Guidelines for proposals
Presentations in Spanish, English, and French will be accepted. Other translation needs will be evaluated according to the organizers' ability to provide them.
*Individual Proposals* The conference's central approach is to offer presentations of high conceptual quality; comparative studies (among traditions, nations, or other variables) will take priority, as will those based on fieldwork.
*Panel Proposals* The conference will also accept proposals for panels composed of up to four panelists. The panels should treat similar, related, or complementary issues and should revolve around a common main topic.
Proposals should contain: the general topic of the panel, connections to other presentations, and the proposed panelists. The presentations will be evaluated individually by the Reading Committee to assure that they meet the formal requirements and are of the required quality.

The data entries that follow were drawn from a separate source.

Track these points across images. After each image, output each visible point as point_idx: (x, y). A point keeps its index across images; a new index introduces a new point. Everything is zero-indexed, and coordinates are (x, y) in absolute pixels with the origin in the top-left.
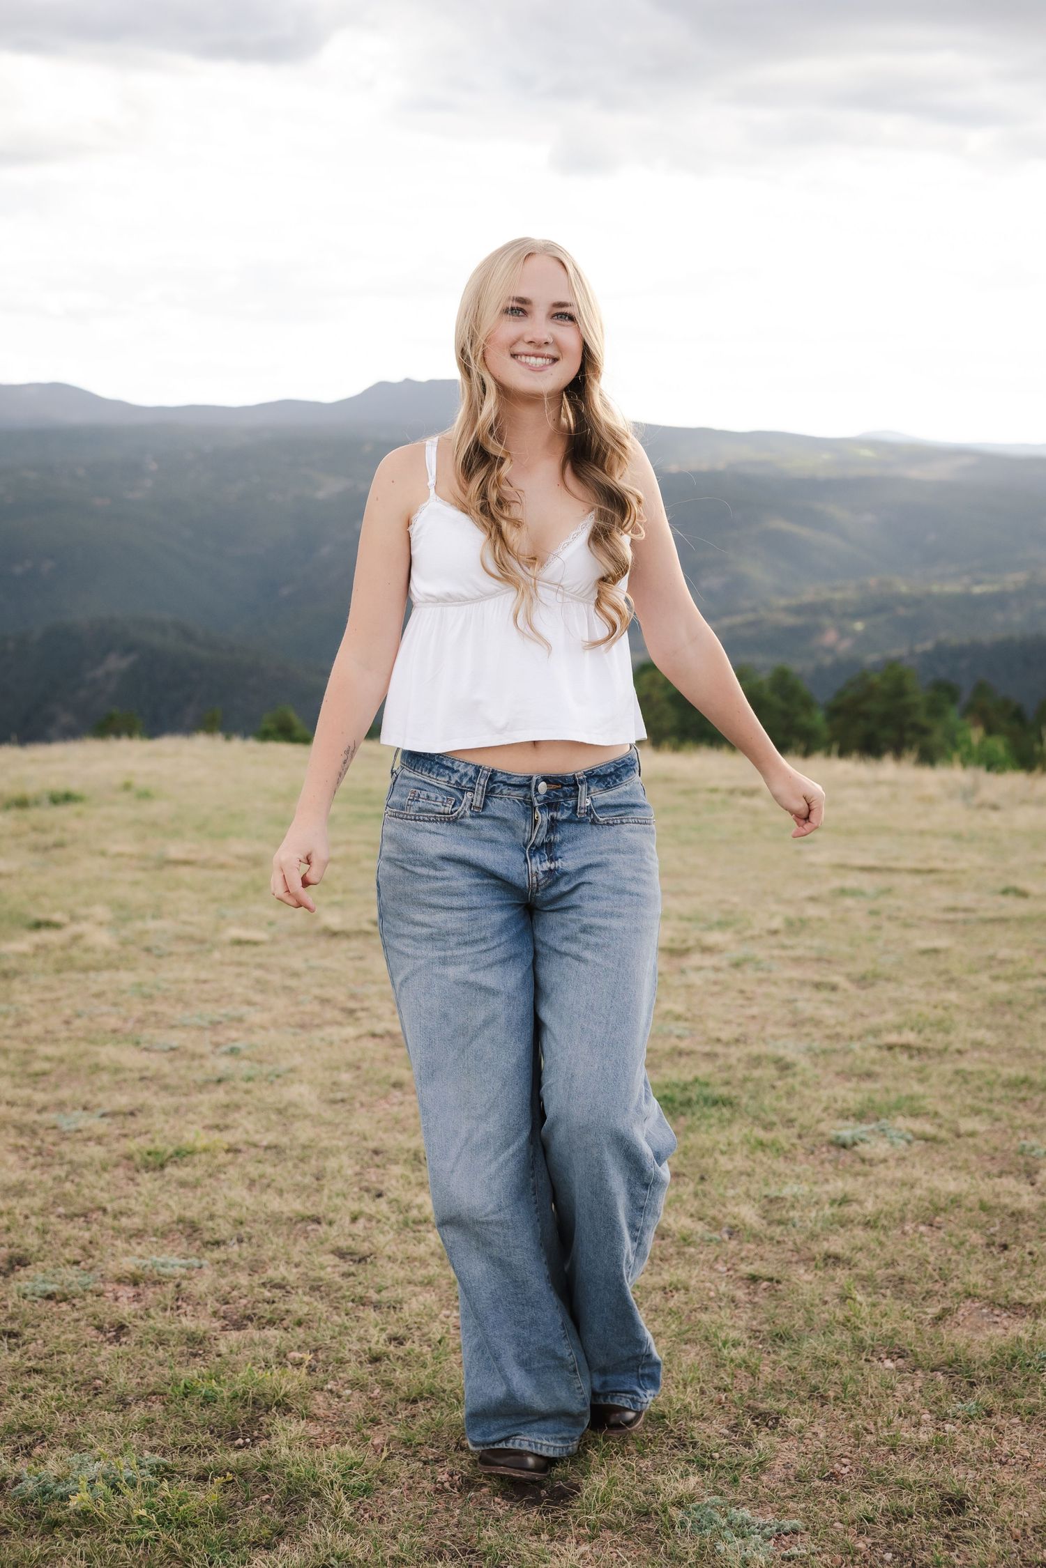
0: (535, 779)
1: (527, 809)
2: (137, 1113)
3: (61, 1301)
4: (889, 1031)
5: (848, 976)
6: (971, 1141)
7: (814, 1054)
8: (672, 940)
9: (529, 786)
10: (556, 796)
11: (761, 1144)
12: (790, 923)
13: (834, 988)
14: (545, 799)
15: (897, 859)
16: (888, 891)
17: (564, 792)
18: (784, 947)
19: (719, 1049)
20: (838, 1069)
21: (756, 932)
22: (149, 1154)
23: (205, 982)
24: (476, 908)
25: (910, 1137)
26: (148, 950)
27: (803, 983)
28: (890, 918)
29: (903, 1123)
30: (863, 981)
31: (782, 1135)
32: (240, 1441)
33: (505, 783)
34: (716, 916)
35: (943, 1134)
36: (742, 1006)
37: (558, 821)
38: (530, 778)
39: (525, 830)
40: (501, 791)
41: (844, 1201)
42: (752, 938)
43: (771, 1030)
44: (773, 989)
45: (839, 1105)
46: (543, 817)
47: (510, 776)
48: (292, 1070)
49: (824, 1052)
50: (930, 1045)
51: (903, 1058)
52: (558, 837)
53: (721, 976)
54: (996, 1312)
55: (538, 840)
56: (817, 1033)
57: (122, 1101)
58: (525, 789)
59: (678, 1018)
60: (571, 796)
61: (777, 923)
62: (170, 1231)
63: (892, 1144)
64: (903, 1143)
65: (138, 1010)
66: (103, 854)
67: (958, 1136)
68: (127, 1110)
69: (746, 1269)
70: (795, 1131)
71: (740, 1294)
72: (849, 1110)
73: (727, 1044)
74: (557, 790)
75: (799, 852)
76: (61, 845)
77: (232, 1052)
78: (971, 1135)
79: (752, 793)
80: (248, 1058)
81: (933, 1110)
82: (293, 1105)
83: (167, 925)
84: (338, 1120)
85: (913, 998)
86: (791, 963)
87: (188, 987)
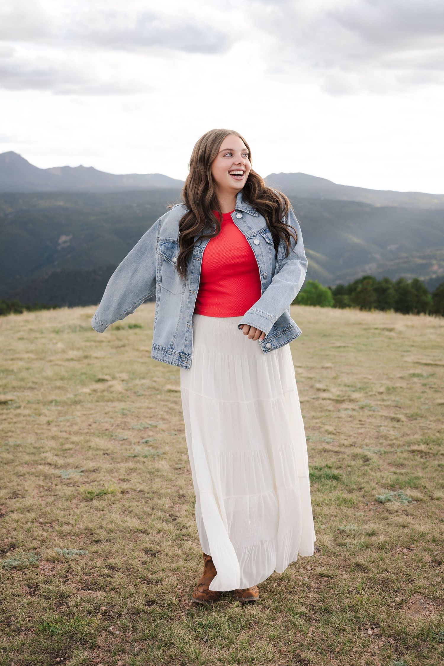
2: (96, 471)
3: (18, 570)
4: (414, 444)
5: (406, 415)
6: (437, 502)
7: (380, 454)
8: (338, 396)
11: (345, 500)
12: (388, 389)
13: (398, 421)
15: (440, 360)
16: (432, 375)
18: (383, 400)
19: (342, 449)
20: (389, 461)
21: (374, 393)
22: (89, 493)
23: (151, 408)
25: (410, 499)
26: (135, 393)
27: (386, 418)
28: (431, 388)
29: (410, 492)
30: (412, 417)
31: (355, 496)
32: (58, 659)
34: (359, 385)
35: (426, 498)
36: (358, 428)
41: (372, 534)
42: (371, 396)
43: (367, 441)
44: (373, 420)
45: (384, 481)
48: (164, 453)
49: (385, 453)
50: (431, 451)
51: (418, 458)
53: (354, 413)
54: (428, 602)
56: (385, 443)
57: (91, 465)
59: (330, 433)
61: (382, 390)
62: (81, 533)
63: (402, 502)
64: (407, 503)
65: (119, 420)
66: (138, 350)
67: (432, 499)
68: (92, 469)
69: (319, 570)
70: (362, 493)
71: (313, 584)
72: (388, 484)
73: (346, 447)
75: (402, 356)
76: (124, 346)
77: (146, 442)
78: (438, 499)
79: (391, 330)
80: (151, 446)
81: (424, 485)
82: (158, 470)
83: (146, 382)
84: (174, 478)
85: (430, 427)
86: (384, 408)
87: (142, 410)
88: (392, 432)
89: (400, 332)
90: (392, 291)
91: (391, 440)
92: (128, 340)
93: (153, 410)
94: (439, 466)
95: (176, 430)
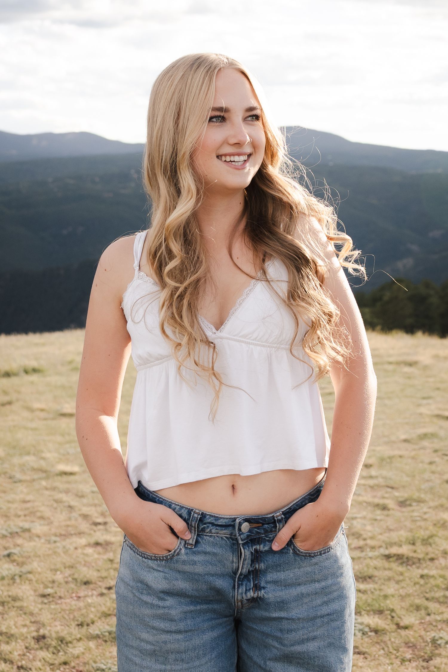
0: (238, 521)
1: (234, 544)
9: (233, 526)
10: (257, 533)
14: (248, 536)
17: (264, 529)
24: (191, 630)
33: (213, 524)
37: (261, 552)
38: (234, 520)
39: (233, 562)
40: (210, 531)
46: (246, 553)
47: (217, 518)
52: (262, 566)
55: (244, 570)
58: (231, 528)
60: (271, 531)
67: (398, 627)
74: (258, 528)
75: (419, 405)
76: (10, 403)
77: (9, 555)
78: (406, 628)
79: (411, 364)
80: (14, 561)
81: (392, 607)
82: (15, 599)
83: (30, 460)
84: (36, 611)
85: (426, 516)
86: (369, 489)
87: (13, 506)
88: (369, 528)
89: (426, 368)
90: (434, 300)
91: (365, 539)
92: (19, 392)
93: (29, 505)
94: (422, 576)
95: (58, 534)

The deadline for proposals is December 15, 2012. Proposals shall only be accepted by email at email@example.com. Proposals should include: 1) The presenter's personal and professional contact information, institutional affiliation, and a brief resume of no more than 100 words that includes research, presentations, and publications related to the topic; 2) the title and a 200 word summary of the presentation, including a brief bibliography. Acknowledgment of receipt will be sent by email, and the final decision will be sent by email no later than December 30, 2012.
*Submission of Final Papers* The final papers shall be submitted in Microsoft Word or a compatible format and will include a bibliography and other references. The final document and confirmation of conference
attendance shall be sent by email to firstname.lastname@example.org no later than March 5, 2013.
The Organizing Committee will evaluate the submitted proposals based on their theoretical and methodological contributions, and it reserves the right to publish those that it considers most relevant to the understanding of the Conference topic. Those presenters whose proposals are selected will be provided with regulations for submission of their texts for publication. Those papers published will be edited for form and style.